Exercise data:
▬▬▬▬▬▬▬▬▬▬
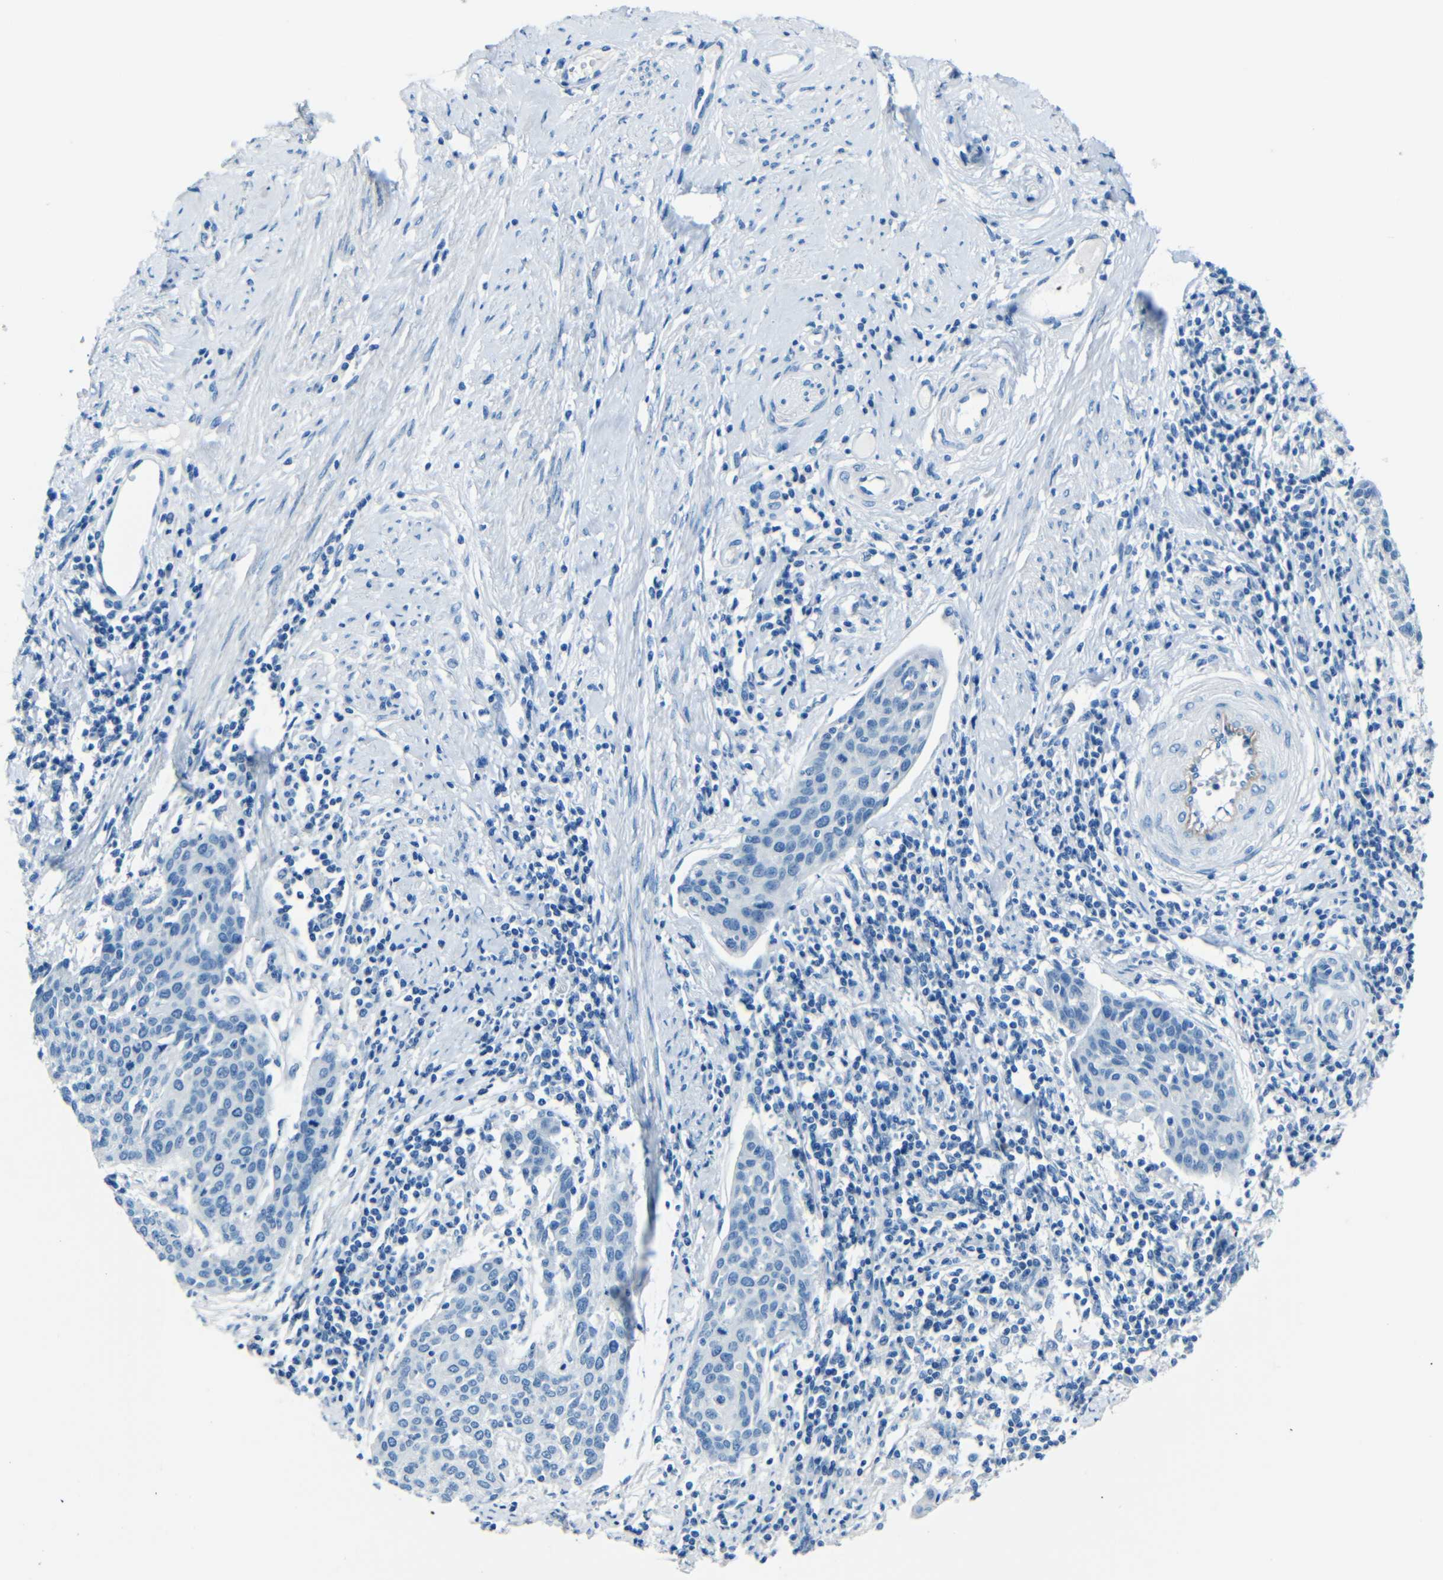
{"staining": {"intensity": "negative", "quantity": "none", "location": "none"}, "tissue": "cervical cancer", "cell_type": "Tumor cells", "image_type": "cancer", "snomed": [{"axis": "morphology", "description": "Squamous cell carcinoma, NOS"}, {"axis": "topography", "description": "Cervix"}], "caption": "Cervical cancer stained for a protein using immunohistochemistry exhibits no positivity tumor cells.", "gene": "FBN2", "patient": {"sex": "female", "age": 38}}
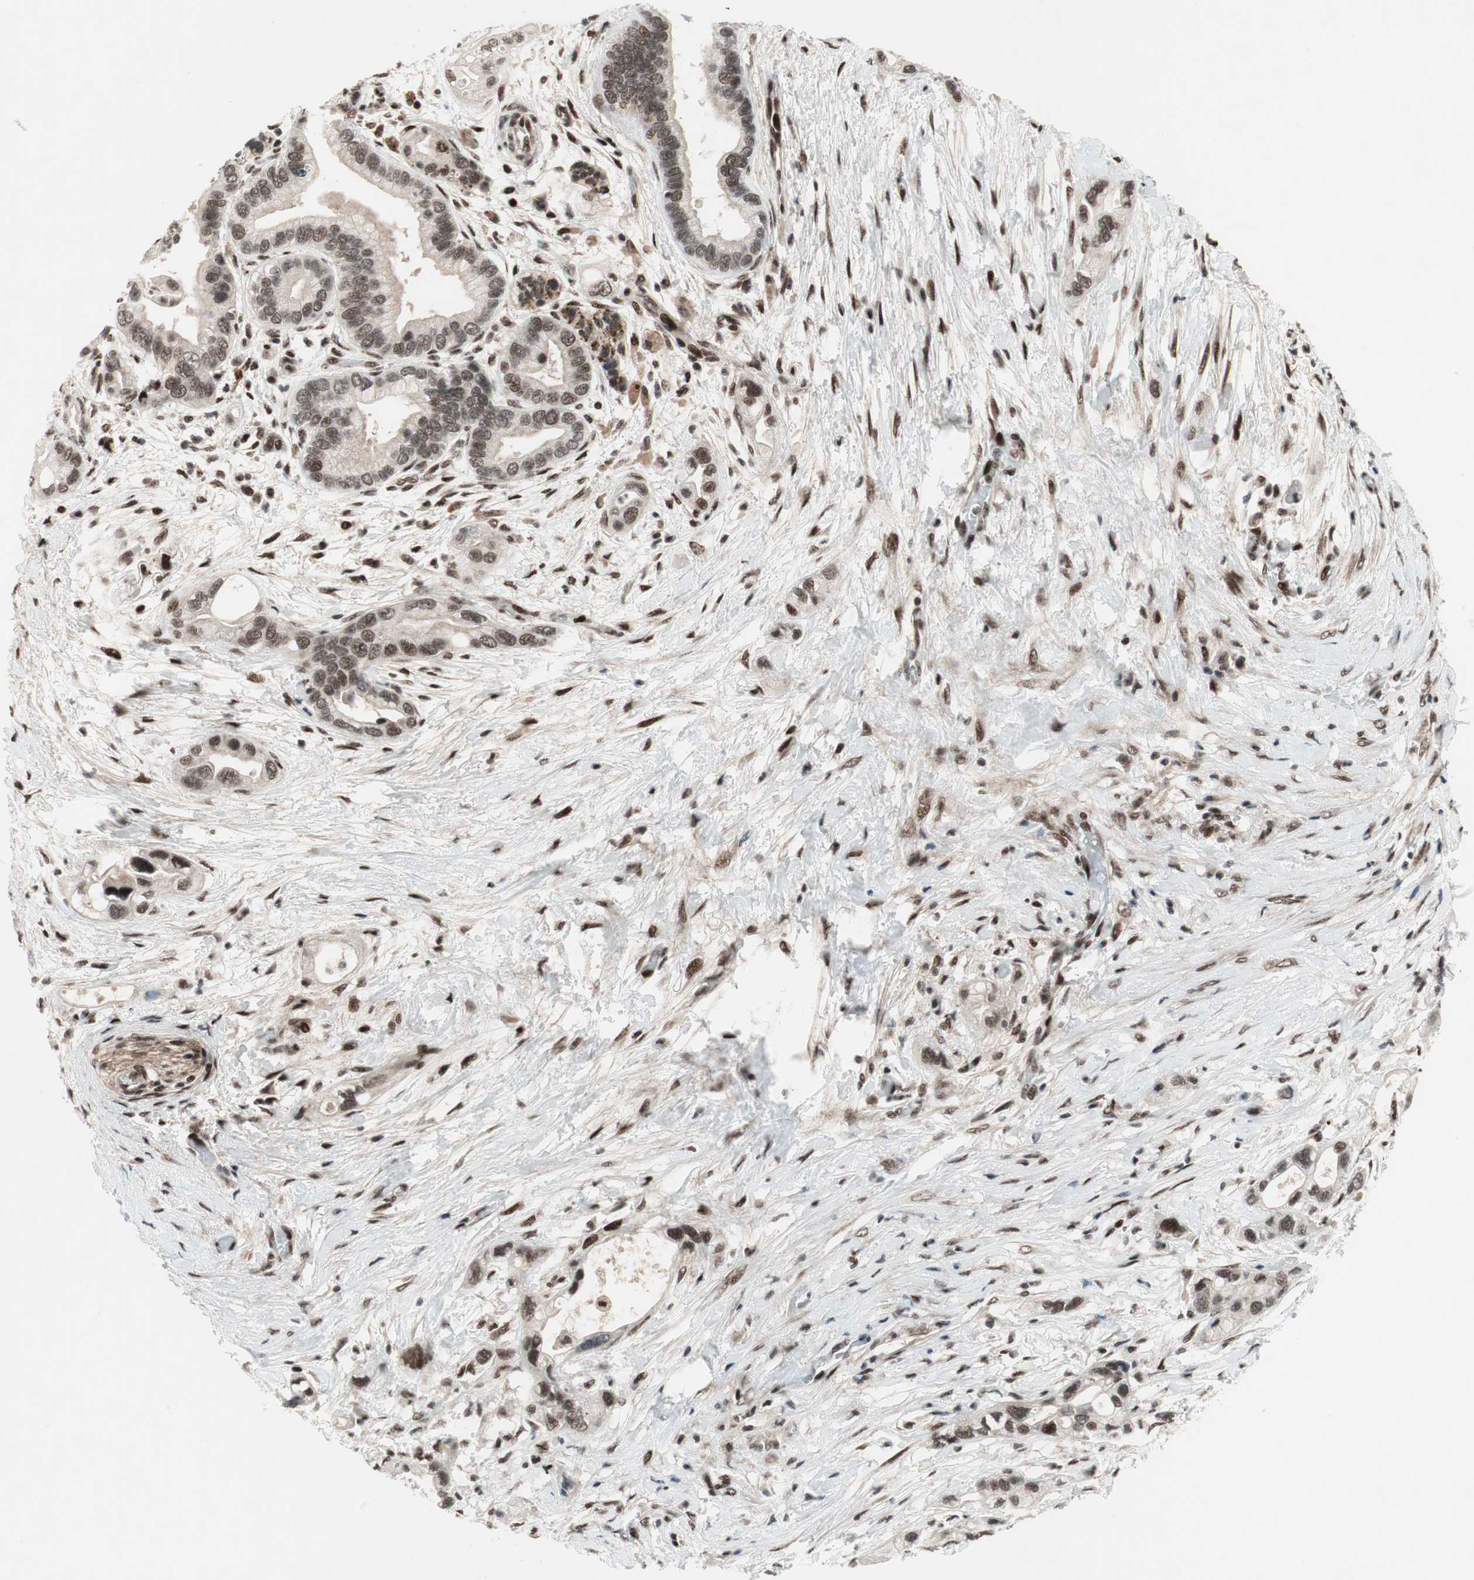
{"staining": {"intensity": "moderate", "quantity": ">75%", "location": "nuclear"}, "tissue": "pancreatic cancer", "cell_type": "Tumor cells", "image_type": "cancer", "snomed": [{"axis": "morphology", "description": "Adenocarcinoma, NOS"}, {"axis": "topography", "description": "Pancreas"}], "caption": "Immunohistochemical staining of human adenocarcinoma (pancreatic) exhibits medium levels of moderate nuclear protein positivity in approximately >75% of tumor cells. The staining was performed using DAB (3,3'-diaminobenzidine), with brown indicating positive protein expression. Nuclei are stained blue with hematoxylin.", "gene": "TCF12", "patient": {"sex": "female", "age": 77}}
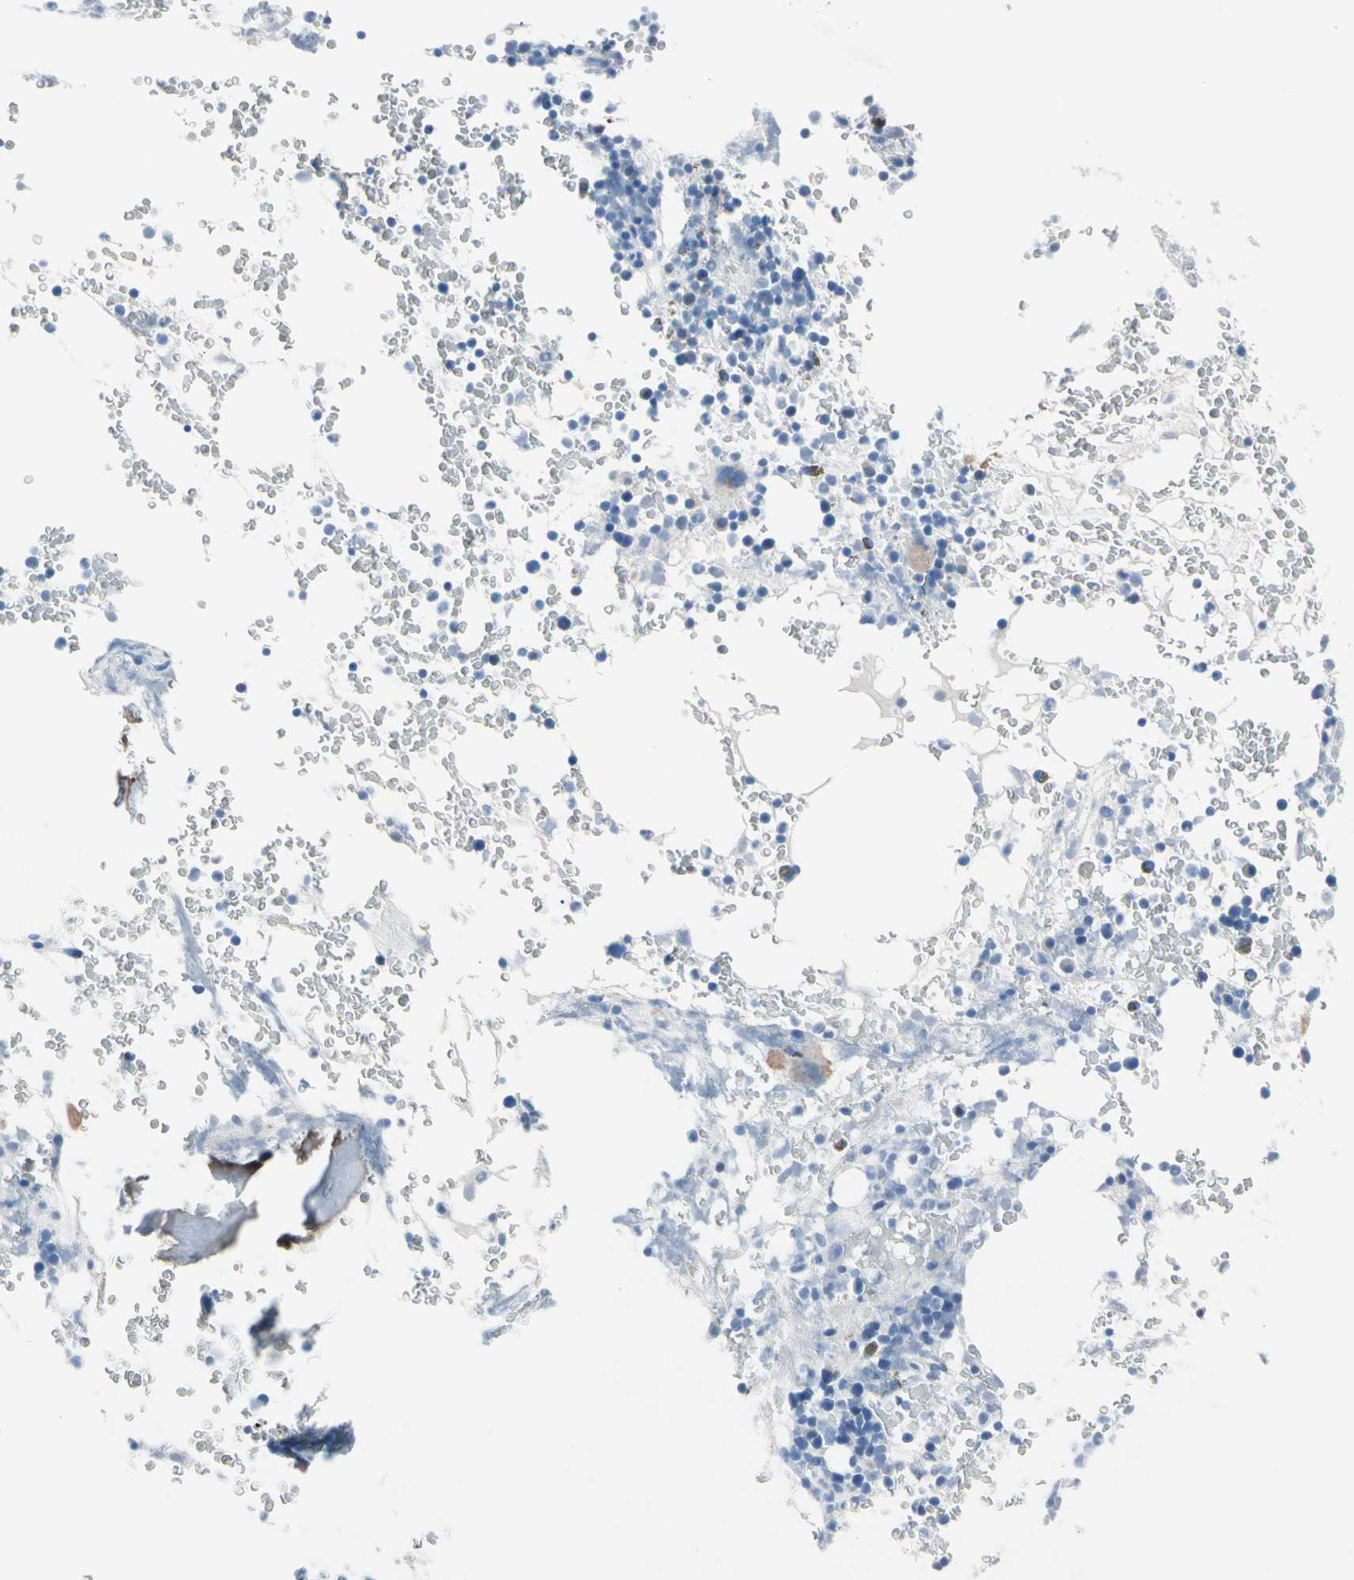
{"staining": {"intensity": "weak", "quantity": "<25%", "location": "cytoplasmic/membranous"}, "tissue": "bone marrow", "cell_type": "Hematopoietic cells", "image_type": "normal", "snomed": [{"axis": "morphology", "description": "Normal tissue, NOS"}, {"axis": "topography", "description": "Bone marrow"}], "caption": "Protein analysis of benign bone marrow exhibits no significant positivity in hematopoietic cells.", "gene": "TPO", "patient": {"sex": "female", "age": 66}}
▬▬▬▬▬▬▬▬▬▬
Description of the task: Take the lines of the material above from the first through the one containing "staining of human", both included, and print them exactly without the pictures.

Exercise result:
{"staining": {"intensity": "negative", "quantity": "none", "location": "none"}, "tissue": "cervical cancer", "cell_type": "Tumor cells", "image_type": "cancer", "snomed": [{"axis": "morphology", "description": "Squamous cell carcinoma, NOS"}, {"axis": "topography", "description": "Cervix"}], "caption": "Cervical cancer stained for a protein using immunohistochemistry exhibits no positivity tumor cells.", "gene": "FBN2", "patient": {"sex": "female", "age": 38}}
{"staining": {"intensity": "moderate", "quantity": ">75%", "location": "nuclear"}, "tissue": "pancreatic cancer", "cell_type": "Tumor cells", "image_type": "cancer", "snomed": [{"axis": "morphology", "description": "Adenocarcinoma, NOS"}, {"axis": "topography", "description": "Pancreas"}], "caption": "Immunohistochemical staining of human adenocarcinoma (pancreatic) exhibits medium levels of moderate nuclear protein positivity in approximately >75% of tumor cells. The staining was performed using DAB (3,3'-diaminobenzidine), with brown indicating positive protein expression. Nuclei are stained blue with hematoxylin.", "gene": "TCF12", "patient": {"sex": "female", "age": 77}}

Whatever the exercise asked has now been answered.